TASK TO CARRY OUT: The complete listing goes into the output exactly, without its pictures.

DATA PROVIDED:
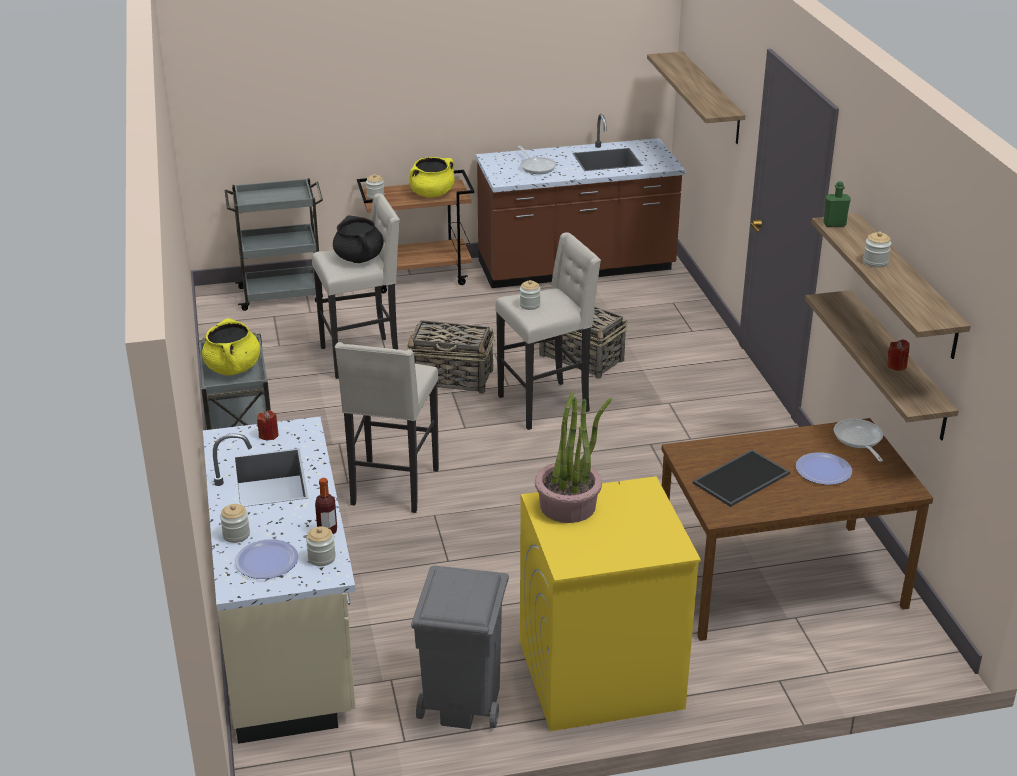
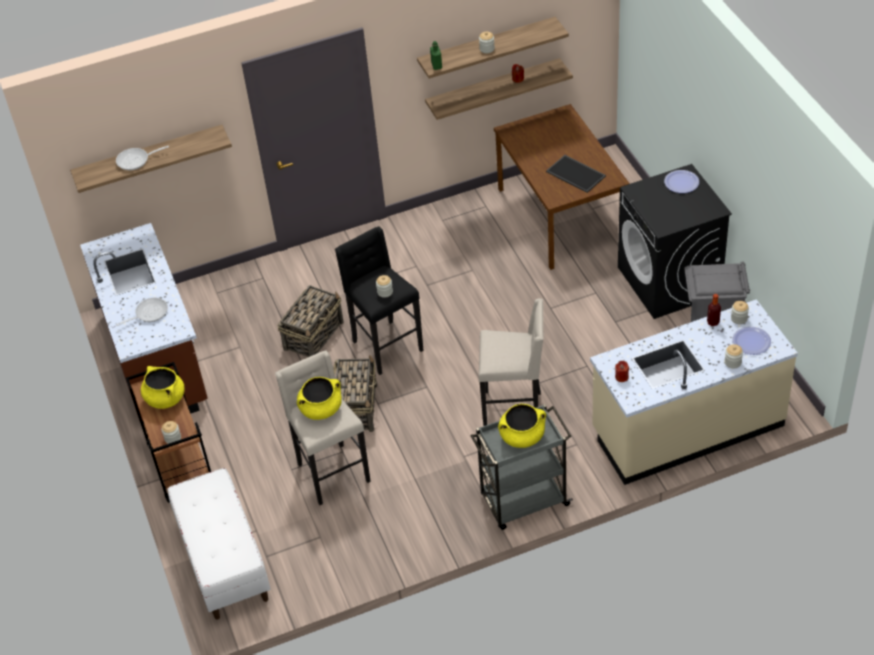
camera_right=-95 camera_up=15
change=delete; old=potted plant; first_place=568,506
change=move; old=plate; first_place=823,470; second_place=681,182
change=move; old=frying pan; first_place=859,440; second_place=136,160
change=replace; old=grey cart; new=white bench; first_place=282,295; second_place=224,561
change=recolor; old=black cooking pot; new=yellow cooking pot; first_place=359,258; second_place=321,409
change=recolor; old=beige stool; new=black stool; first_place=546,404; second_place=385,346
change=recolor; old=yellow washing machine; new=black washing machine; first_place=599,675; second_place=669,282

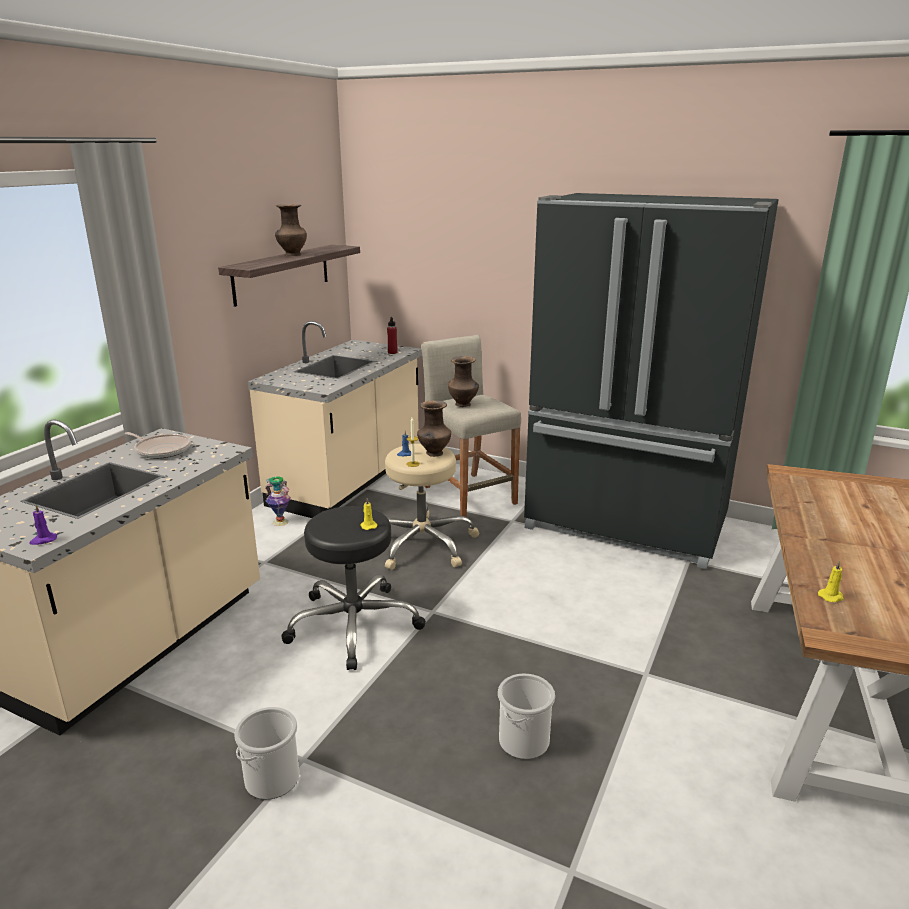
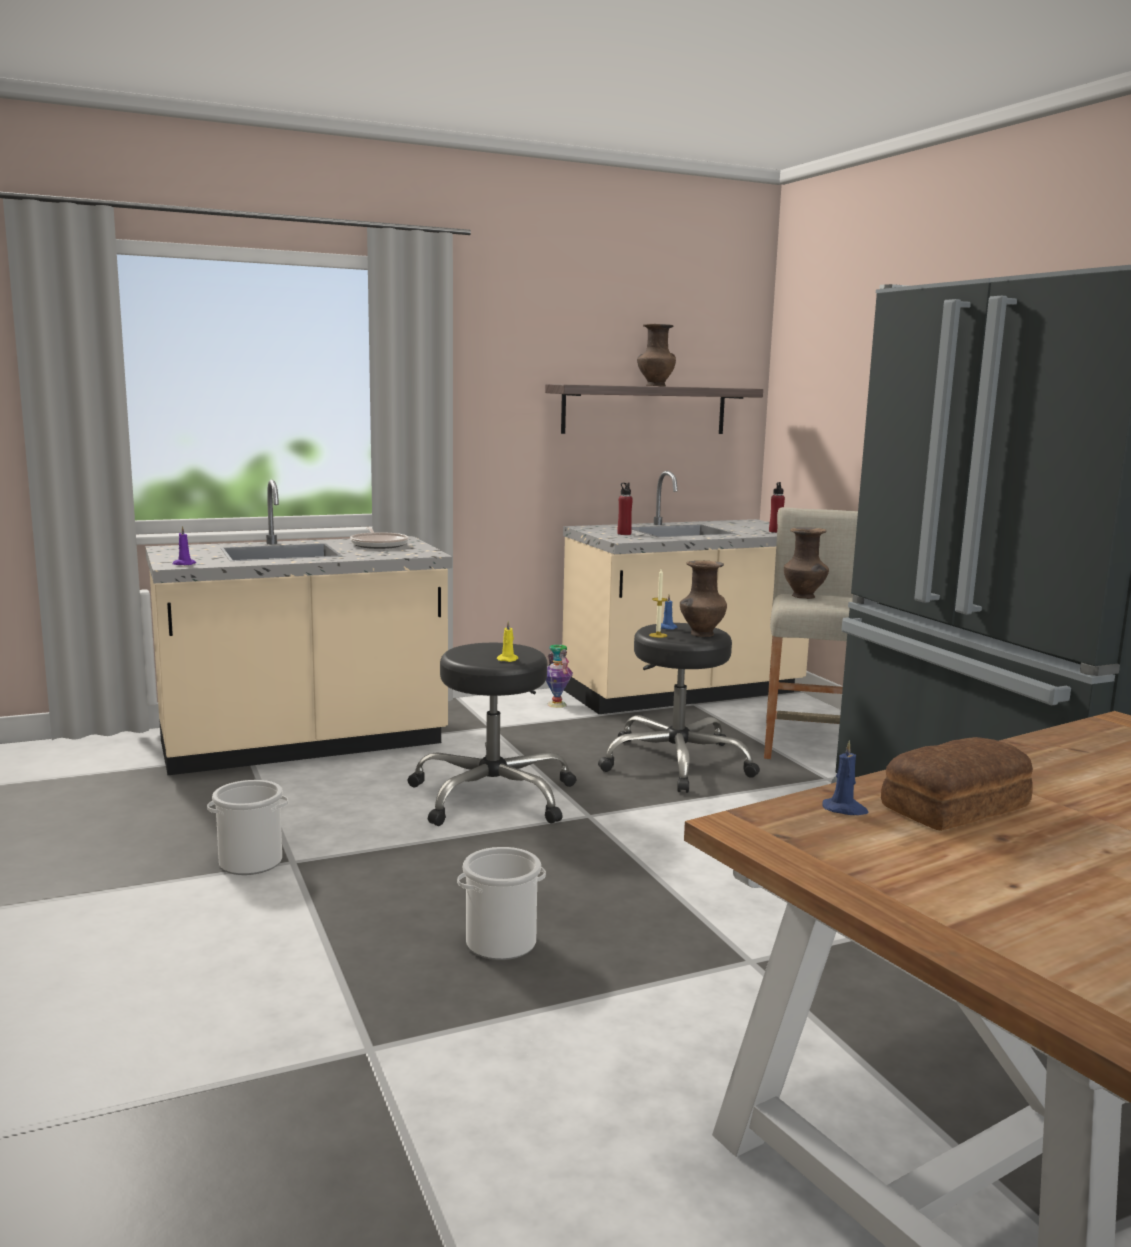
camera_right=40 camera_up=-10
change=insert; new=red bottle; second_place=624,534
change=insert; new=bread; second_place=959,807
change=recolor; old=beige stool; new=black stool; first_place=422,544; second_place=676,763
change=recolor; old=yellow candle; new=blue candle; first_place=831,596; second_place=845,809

EXPECTED ANSWER:
camera_right=-95 camera_up=15
change=delete; old=potted plant; first_place=568,506
change=move; old=plate; first_place=823,470; second_place=681,182
change=move; old=frying pan; first_place=859,440; second_place=136,160
change=replace; old=grey cart; new=white bench; first_place=282,295; second_place=224,561
change=recolor; old=black cooking pot; new=yellow cooking pot; first_place=359,258; second_place=321,409
change=recolor; old=beige stool; new=black stool; first_place=546,404; second_place=385,346
change=recolor; old=yellow washing machine; new=black washing machine; first_place=599,675; second_place=669,282

camera_right=40 camera_up=-10
change=insert; new=red bottle; second_place=624,534
change=insert; new=bread; second_place=959,807
change=recolor; old=beige stool; new=black stool; first_place=422,544; second_place=676,763
change=recolor; old=yellow candle; new=blue candle; first_place=831,596; second_place=845,809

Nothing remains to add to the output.